I can reproduce this with OpenFOAM v2012 (installed from .deb) on Ubuntu 21.04, with preCICE v2.2.1 (built from source). My system has only two physical cores, and I use export OMPI_MCA_rmaps_base_oversubscribe=1 in my ~/.bashrc.

It does not seem to matter if the interface is "cut" by the parallel boundary:

Since people have used the OpenFOAM adapter with more ranks and since we have also ran e.g. the turek-hron-fsi3 case with 25 ranks, this should be specific to the tutorial or the system.

@efirvida how many physical & logical cores do you have on your system?

efirvida commented 3 years ago

@MakisH I'm running on a laptop with a i7-8650U, so I have 4 cores with 2 threads each, I test the old version of the tutorial rolling back the repository to the commit 5f4031fc7e45807dca787a525569b39a1909d2a3, and it works fine.

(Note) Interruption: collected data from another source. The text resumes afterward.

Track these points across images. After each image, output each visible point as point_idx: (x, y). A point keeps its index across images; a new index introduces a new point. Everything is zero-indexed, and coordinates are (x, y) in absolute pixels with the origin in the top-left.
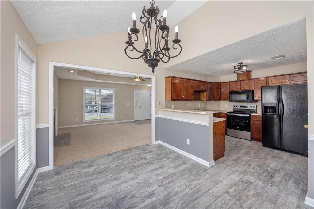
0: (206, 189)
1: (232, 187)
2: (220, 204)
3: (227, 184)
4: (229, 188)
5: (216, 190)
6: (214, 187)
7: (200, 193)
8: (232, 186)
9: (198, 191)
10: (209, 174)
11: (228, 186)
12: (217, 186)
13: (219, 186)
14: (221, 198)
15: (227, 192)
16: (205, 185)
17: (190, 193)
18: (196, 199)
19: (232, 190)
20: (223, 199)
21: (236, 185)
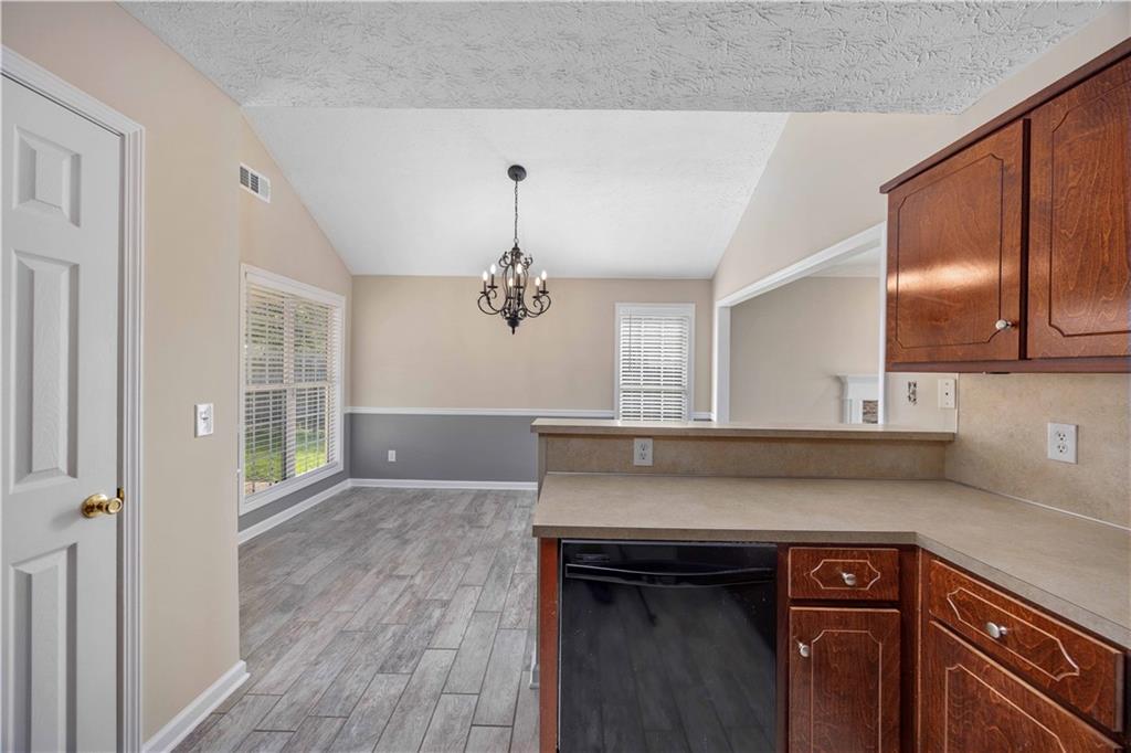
0: (489, 588)
1: (438, 622)
2: (451, 580)
3: (451, 623)
4: (443, 616)
5: (471, 596)
6: (478, 601)
7: (494, 576)
8: (439, 624)
9: (499, 577)
10: (514, 628)
11: (448, 618)
12: (473, 606)
13: (467, 611)
14: (453, 588)
15: (445, 604)
16: (499, 594)
17: (511, 569)
18: (493, 567)
19: (437, 613)
20: (448, 589)
21: (429, 632)
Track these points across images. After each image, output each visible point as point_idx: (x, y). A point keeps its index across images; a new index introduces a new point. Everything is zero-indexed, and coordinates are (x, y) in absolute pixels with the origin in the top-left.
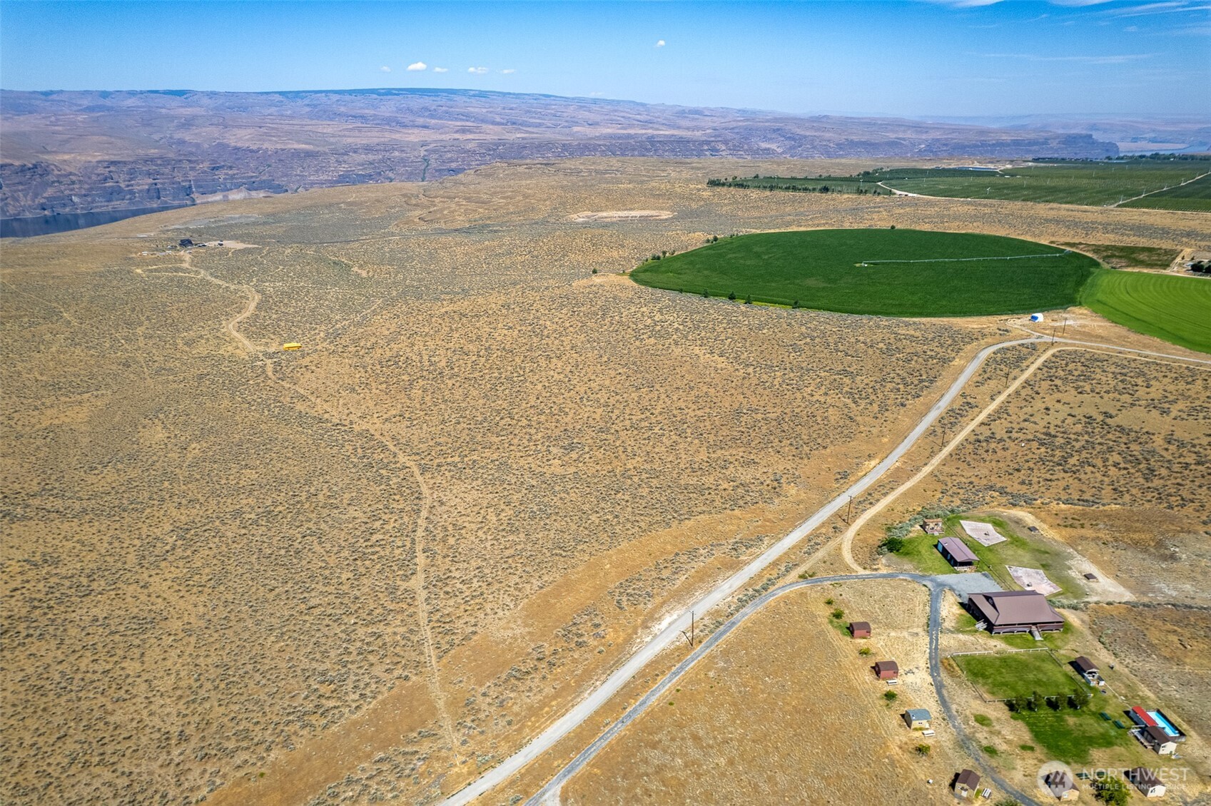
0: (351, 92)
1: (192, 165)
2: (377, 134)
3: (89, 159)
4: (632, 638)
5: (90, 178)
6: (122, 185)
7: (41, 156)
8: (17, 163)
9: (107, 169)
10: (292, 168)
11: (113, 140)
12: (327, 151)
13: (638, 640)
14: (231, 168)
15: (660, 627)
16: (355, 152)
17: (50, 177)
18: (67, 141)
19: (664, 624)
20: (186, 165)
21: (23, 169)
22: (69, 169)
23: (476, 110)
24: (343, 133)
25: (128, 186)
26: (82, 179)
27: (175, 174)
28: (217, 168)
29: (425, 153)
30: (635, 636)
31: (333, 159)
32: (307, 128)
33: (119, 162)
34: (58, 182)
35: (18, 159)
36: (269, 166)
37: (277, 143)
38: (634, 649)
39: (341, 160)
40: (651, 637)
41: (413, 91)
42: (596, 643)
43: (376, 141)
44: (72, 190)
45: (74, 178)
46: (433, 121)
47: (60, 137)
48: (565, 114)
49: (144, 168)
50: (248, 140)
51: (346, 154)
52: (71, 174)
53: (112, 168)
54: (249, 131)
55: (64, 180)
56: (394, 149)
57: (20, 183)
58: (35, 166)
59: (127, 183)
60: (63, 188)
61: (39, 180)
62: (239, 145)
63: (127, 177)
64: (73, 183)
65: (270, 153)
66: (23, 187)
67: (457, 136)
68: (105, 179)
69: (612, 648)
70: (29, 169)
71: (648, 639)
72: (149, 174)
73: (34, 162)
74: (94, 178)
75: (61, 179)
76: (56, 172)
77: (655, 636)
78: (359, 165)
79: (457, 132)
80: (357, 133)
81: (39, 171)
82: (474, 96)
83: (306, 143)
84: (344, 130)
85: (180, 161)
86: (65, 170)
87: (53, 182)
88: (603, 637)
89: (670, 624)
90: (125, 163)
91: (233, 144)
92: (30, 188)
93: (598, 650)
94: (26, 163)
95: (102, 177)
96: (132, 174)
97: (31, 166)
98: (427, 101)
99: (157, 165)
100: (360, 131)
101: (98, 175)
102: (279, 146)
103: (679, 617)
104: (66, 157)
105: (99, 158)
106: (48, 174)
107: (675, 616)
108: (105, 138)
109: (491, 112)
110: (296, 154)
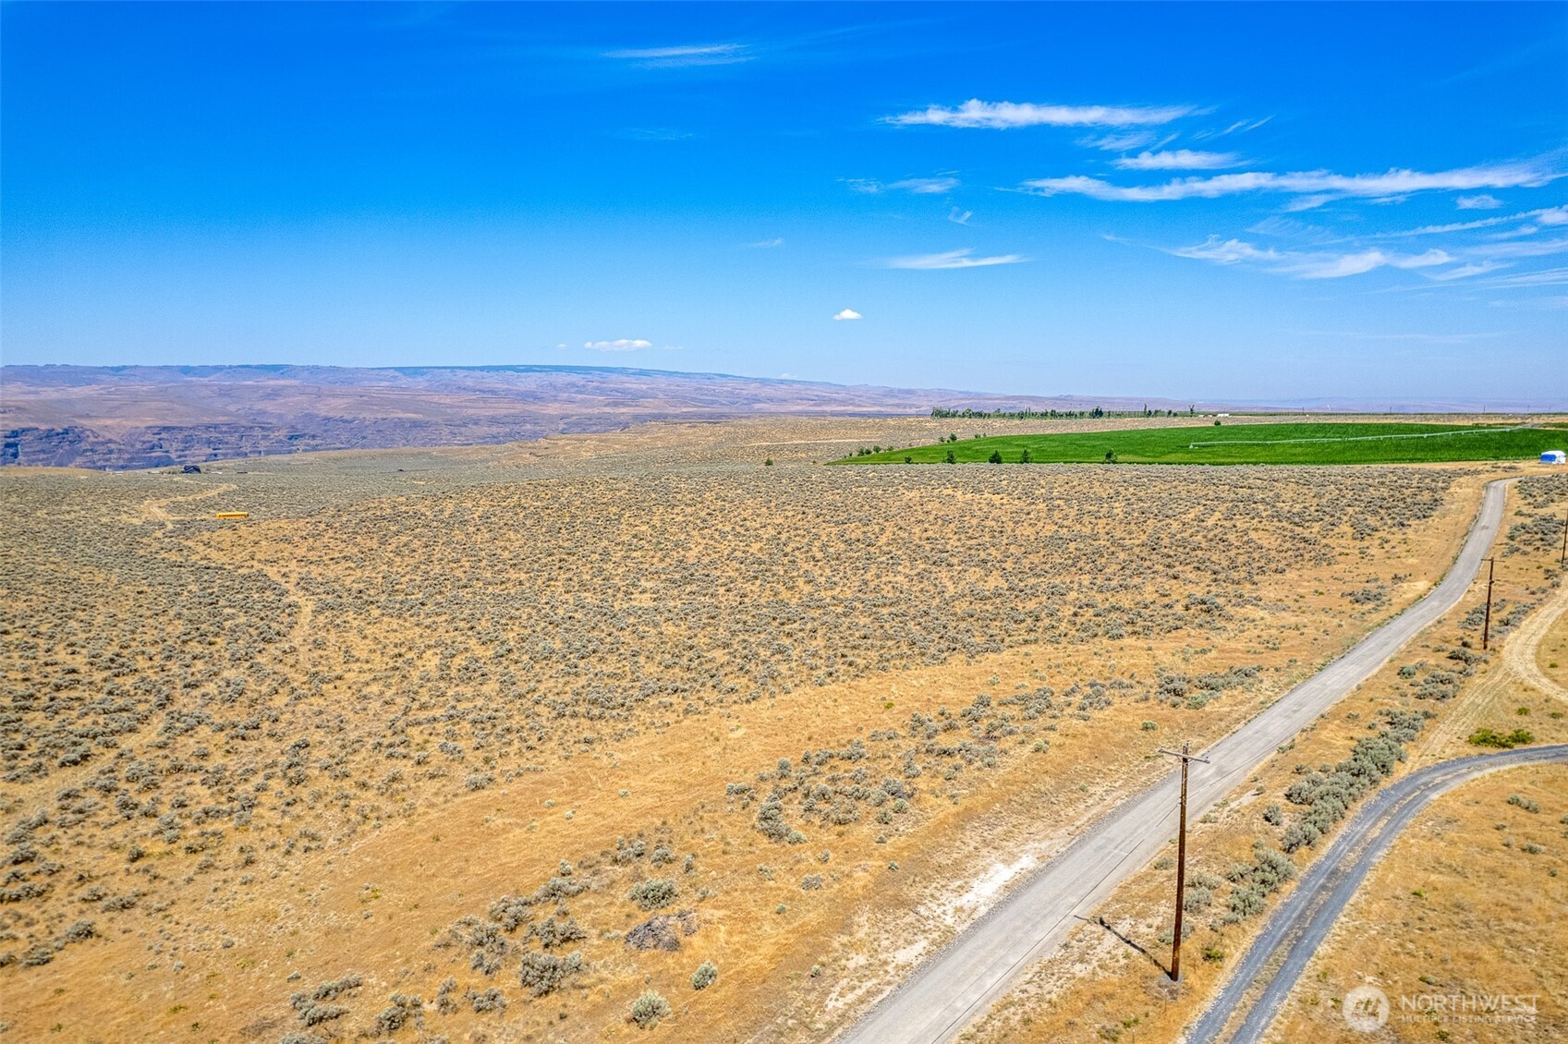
0: (482, 369)
1: (265, 433)
2: (506, 405)
3: (137, 424)
4: (825, 948)
5: (132, 446)
6: (173, 456)
7: (77, 420)
8: (43, 427)
9: (158, 437)
10: (392, 440)
11: (175, 406)
12: (440, 421)
13: (860, 959)
14: (314, 437)
15: (967, 900)
16: (476, 424)
17: (83, 444)
18: (118, 408)
19: (985, 890)
20: (258, 433)
21: (49, 435)
22: (108, 436)
23: (634, 386)
24: (464, 404)
25: (180, 456)
26: (122, 447)
27: (241, 444)
28: (296, 437)
29: (565, 426)
30: (838, 941)
31: (446, 431)
32: (419, 398)
33: (174, 428)
34: (91, 450)
35: (47, 423)
36: (364, 438)
37: (378, 411)
38: (834, 1004)
39: (456, 431)
40: (921, 945)
41: (558, 369)
42: (627, 975)
43: (505, 412)
44: (107, 460)
45: (112, 446)
46: (580, 396)
47: (110, 404)
48: (744, 392)
49: (204, 436)
50: (343, 409)
51: (465, 425)
52: (110, 441)
53: (164, 435)
54: (346, 400)
55: (101, 449)
56: (525, 421)
57: (43, 451)
58: (66, 432)
59: (179, 453)
60: (96, 457)
61: (67, 448)
62: (331, 414)
63: (181, 446)
64: (111, 452)
65: (367, 423)
66: (45, 456)
67: (608, 410)
68: (152, 448)
69: (710, 996)
70: (58, 434)
71: (908, 955)
72: (209, 442)
73: (66, 426)
74: (138, 446)
75: (96, 448)
76: (92, 439)
77: (946, 944)
78: (478, 437)
79: (605, 406)
80: (481, 404)
81: (71, 437)
82: (633, 374)
83: (415, 413)
84: (465, 401)
85: (251, 428)
86: (103, 437)
87: (86, 450)
88: (674, 945)
89: (1013, 891)
90: (181, 429)
91: (323, 414)
92: (53, 457)
93: (631, 1007)
94: (55, 427)
95: (148, 445)
96: (188, 442)
97: (61, 431)
98: (574, 378)
99: (221, 433)
100: (485, 402)
101: (144, 442)
102: (379, 416)
103: (1049, 865)
104: (109, 422)
105: (151, 424)
106: (80, 441)
107: (1027, 862)
108: (165, 404)
109: (652, 389)
110: (400, 424)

I use the -oversubscribe too and testit up to 12 partitions, I haven't time to compare the tutorials to see what's different, and also I haven't much experience with preCICE yet, but the old version didn't fail on any of my tests.

davidscn commented 3 years ago

I think the crucial factor here is whether the master rank of OpenFOAM owns interface nodes or not. IIRC I had already a similar issue in the past. I'm still a bit puzzled whether the issue is triggered from the OpenFOAM side or from the preCICE side. I have some cases to test.. a workaround should still be given by this approach .

davidscn commented 3 years ago

I think it is an issue in the adapter rather than preCICE. Some corner cases with empty master ranks were fixed in the preCICE bugfix release v2.2.1. and IIRC I already ran empty master cases with other solver. I need to build the adapter in debug mode (CXX_FLAG='-g') to get more information here:

davidscn commented 3 years ago

I can confirm that I can successfully run test cases (no OpenFOAM) where the master rank is not located at the interface.